Todos los personajes de esta historia, fortalecidos desde la segunda mitad de la película, van dando paso a laberintos narrativos y estéticos que despiertan ganas de recorrerlos aún cuando sabemos que, varias veces, finalmente no llevarán a ningún lado. Esos laberintos terminan, por ejemplo, en el productor extranjero que no tiene un peso, que no entiende nada de danza y que sólo quiere hacer lo que tiene que hacer; en las bailarinas que aquel director y alguno de sus compañeros quieren levantarse mientras filman; en un cuarto lleno de disfraces (vestuarios, dirían los bailarines) para distintas obras; en la resolución de un triángulo amoroso (con tercero ausente) que, en el fondo, nunca existe; en el sueño sobre el que Loro y Luciana conversan ridículamente al final… Pero todo sobrevive a cada callejón sin salida porque esta película es una bomba narrativa.
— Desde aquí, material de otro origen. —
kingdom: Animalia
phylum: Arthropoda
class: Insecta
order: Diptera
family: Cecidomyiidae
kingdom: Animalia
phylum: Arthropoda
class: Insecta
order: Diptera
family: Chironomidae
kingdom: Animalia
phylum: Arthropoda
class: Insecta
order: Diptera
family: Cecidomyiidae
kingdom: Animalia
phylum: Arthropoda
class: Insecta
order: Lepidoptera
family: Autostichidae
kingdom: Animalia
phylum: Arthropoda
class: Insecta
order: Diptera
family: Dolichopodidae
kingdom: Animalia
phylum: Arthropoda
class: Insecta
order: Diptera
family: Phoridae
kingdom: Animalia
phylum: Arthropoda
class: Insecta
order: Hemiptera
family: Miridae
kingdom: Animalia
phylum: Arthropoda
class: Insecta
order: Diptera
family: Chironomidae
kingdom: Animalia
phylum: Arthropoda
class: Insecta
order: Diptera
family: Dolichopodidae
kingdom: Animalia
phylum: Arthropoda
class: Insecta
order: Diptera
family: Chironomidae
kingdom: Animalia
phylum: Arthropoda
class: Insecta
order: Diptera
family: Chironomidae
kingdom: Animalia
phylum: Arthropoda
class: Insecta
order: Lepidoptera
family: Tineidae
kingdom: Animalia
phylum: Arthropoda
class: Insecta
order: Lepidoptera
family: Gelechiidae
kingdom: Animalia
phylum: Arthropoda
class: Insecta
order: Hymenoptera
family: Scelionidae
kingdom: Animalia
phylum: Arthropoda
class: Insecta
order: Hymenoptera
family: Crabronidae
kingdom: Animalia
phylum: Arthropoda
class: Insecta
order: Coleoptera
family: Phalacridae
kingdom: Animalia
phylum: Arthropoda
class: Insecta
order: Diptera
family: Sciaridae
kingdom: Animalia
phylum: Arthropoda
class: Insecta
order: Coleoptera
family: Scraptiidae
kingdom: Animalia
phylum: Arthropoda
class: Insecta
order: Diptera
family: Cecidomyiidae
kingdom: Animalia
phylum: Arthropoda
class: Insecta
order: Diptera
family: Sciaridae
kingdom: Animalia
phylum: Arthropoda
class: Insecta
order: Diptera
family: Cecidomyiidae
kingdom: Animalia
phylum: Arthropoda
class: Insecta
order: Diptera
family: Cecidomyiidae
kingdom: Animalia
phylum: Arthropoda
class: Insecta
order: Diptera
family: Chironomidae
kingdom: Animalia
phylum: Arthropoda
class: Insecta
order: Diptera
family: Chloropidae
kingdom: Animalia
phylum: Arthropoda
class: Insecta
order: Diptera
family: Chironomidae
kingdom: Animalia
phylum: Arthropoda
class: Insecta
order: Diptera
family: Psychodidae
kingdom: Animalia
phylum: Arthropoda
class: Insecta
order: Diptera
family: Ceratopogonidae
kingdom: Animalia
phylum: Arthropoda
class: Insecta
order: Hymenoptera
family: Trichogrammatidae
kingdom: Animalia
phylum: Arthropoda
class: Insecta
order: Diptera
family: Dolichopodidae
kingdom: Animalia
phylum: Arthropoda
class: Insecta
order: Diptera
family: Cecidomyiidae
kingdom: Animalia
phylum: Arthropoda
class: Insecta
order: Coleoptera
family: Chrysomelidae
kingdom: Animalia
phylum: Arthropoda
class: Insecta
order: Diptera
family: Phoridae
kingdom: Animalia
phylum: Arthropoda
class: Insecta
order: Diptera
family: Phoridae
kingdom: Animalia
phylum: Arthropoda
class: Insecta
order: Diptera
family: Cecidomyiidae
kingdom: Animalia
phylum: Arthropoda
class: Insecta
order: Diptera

Y lo increíble es que, mientras intentamos activarla, vamos descubriendo que es una bomba que puede explotar de mil maneras distintas, pero que solamente lo hará cuando nosotros nos cansemos de esperarla.
El loro y el cisne (Argentina, 2013), de Alejo Moguillansky, c/Rodrigo Sánchez Mariño, Luciana Acuña, Walter Jakob, Luis Biassotto, Mario Gallizzi, 120’.